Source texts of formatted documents
- - -

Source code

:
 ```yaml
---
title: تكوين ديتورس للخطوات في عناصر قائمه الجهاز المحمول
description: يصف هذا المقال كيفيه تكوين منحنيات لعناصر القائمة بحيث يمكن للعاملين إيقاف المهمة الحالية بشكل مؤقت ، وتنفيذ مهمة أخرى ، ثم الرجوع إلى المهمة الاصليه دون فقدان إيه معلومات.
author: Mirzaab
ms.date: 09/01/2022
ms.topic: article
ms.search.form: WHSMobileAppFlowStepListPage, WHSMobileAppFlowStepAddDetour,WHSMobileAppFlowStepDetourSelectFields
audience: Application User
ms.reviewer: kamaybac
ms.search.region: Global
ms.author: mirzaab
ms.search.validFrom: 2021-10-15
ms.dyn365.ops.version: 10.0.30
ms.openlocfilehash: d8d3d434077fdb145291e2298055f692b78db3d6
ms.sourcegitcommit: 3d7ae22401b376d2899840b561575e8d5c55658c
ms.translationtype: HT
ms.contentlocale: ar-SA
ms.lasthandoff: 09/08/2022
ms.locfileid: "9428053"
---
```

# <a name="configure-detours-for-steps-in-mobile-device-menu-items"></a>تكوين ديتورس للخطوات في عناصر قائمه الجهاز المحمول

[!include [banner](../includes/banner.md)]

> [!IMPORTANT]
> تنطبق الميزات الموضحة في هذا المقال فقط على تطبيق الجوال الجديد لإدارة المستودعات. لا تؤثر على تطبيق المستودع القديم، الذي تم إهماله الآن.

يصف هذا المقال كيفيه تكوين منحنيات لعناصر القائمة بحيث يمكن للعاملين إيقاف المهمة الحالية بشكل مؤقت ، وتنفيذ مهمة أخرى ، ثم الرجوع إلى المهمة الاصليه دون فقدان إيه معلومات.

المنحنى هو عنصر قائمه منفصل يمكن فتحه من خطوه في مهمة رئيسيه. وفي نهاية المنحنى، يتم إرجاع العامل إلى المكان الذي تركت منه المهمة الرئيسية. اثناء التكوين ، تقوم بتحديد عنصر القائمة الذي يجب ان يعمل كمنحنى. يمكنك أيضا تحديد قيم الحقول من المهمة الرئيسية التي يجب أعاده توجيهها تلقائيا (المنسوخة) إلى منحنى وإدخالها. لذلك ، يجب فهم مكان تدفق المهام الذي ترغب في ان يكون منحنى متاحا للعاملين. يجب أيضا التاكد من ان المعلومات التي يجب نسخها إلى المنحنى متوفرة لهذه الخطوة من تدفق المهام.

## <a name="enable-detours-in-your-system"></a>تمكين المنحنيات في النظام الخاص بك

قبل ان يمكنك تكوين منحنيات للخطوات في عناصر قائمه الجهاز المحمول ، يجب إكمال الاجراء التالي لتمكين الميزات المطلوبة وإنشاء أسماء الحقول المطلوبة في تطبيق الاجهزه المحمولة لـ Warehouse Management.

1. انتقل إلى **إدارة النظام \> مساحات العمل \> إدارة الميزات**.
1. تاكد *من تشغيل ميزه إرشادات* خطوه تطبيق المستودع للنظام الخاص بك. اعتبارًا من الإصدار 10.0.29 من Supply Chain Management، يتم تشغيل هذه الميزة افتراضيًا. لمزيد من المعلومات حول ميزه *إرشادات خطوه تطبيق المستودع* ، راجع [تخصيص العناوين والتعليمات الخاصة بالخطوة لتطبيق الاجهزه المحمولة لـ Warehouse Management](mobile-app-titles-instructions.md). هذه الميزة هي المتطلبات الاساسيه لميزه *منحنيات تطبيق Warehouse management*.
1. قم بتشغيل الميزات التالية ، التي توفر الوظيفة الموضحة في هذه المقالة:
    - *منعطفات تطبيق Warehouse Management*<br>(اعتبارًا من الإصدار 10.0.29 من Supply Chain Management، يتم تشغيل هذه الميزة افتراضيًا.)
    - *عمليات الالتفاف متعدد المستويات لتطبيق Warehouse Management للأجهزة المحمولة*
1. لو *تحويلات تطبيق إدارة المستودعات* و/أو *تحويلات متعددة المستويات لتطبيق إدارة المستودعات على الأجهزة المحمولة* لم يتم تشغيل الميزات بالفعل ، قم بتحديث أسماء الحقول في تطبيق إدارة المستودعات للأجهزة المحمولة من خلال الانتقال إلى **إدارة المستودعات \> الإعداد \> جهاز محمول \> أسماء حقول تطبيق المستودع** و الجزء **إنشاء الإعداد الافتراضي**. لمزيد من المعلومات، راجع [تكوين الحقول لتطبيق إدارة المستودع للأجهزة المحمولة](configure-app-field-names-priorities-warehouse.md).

- - -

Assigned task
Of the entries above, repeat exactly the lines between the line with "[!include [banner](../includes/banner.md)]" and the line with "تم إهماله الآن.", inclusive, and no others.

Answer area
[!include [banner](../includes/banner.md)]

> [!IMPORTANT]
> تنطبق الميزات الموضحة في هذا المقال فقط على تطبيق الجوال الجديد لإدارة المستودعات. لا تؤثر على تطبيق المستودع القديم، الذي تم إهماله الآن.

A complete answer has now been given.